BancNet, MegaLink merger marks ‘new beginning’ in e-payments
MANILA, Philippines - The merger of BancNet and MegaLink last week has transformed the automated teller machine (ATM) switching operations to one entity (Bancnet), but Bangko Sentral ng Pilipinas (BSP) Gov. Amando Tetangco Jr. called the event “the beginning.”
In 2008, ExpresNet outsourced its operations to BancNet to concentrate on its core banking operations.
During the formal merger signing ceremonies last Friday, Tetangco said that a single network is the important first step toward an efficient and inclusive retail payment system.
“Our next step is to collaborate on how to best implement not only the merger of ATM and POS (point of sales) operations, but the overall integration of our payments system,” he said.
The country’s banking system presently operate more than 16,000 ATMs nationwide from just 6,200 units in 2005.

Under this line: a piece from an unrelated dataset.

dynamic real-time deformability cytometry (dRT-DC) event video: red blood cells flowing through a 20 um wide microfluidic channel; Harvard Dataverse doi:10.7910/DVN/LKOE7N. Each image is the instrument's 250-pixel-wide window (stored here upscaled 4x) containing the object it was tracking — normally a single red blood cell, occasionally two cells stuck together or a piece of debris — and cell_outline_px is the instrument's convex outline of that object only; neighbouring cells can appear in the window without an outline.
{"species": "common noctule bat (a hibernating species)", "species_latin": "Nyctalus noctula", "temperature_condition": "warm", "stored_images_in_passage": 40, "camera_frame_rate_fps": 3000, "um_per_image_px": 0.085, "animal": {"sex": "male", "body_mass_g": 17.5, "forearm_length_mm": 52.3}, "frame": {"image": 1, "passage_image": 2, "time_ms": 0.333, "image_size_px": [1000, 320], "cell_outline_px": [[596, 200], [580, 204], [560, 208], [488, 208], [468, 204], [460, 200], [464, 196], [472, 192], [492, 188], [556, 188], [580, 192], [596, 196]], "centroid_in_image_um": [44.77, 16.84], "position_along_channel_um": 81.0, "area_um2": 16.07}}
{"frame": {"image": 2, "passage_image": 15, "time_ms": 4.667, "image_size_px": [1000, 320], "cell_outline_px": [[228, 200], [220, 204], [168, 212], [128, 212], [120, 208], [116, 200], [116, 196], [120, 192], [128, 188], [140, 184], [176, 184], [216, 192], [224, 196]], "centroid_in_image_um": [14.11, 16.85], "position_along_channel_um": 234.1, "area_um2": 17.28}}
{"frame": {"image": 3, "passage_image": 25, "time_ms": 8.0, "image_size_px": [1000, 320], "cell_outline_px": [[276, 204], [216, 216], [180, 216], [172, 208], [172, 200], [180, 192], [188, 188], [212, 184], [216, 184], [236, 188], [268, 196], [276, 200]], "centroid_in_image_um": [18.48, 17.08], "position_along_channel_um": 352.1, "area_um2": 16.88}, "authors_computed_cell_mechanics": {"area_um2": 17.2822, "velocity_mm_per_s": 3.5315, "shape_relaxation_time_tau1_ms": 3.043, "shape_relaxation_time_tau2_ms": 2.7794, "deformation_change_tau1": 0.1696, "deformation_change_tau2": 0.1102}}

“You (banks) have expanded the use of the ATMs beyond deposit withdrawals, to bills payment, to making donations and even to selling e-loads to pre-paid cellphone users,” he said.
The Philippines average P2.5- billion payments per month, equivalent to over P3.2 trillion.
But 99 percent are cash-based.
Tetangco said that it is an expensive way of transactions as the cost of production, transporting, protecting and even retiring cash is quite high.
This high cost poses a barrier to the financial inclusion of majority of the country’s population.
“A cross country study found that a 10-percent increase in the share of electronic payments was correlated with a 0.5-percent increase in consumer spending. This efficiency will also drive business innovation and promote greater transparency in transactions,” the BSP governor added.
In the mid-term, Tetangco said that there were still challenges facing the transformation into a single entity.
These include: setting well-defined rules, policies and processes for cooperation and areas of competition; upgrading current arrangements to enable the participation of payment service providers, including non-banks; and, that the retail payment system should provide each of its users with transparency, certainty and reliability.
BancNet chairman Manuel C. Tagaza said that the full integration should be realized in September this year.
Tagaza said that there are still technical, financial and governance issued that have to be ironed out.
He, however, cautioned the public that it would not necessarily mean lower transaction costs.
“That has to be reviewed, after all, it is not only ATM switch operations. There are costs issues to the bank that owns the ATM, and cost related to the bank that issues the card,” Tagaza, who is also senior vice president of the Bank of the Philippine Islands (BPI), pointed out.
He, however, assured that transparency and accountability will be at the top of their minds.
The country’s first ATM switch operator was ExpressNet, which was formed by BPI in 1983.
Then in 2006, the three ATM operators interconnected, meaning an ATM card could be transacted in any ATM regardless of bank affiliation.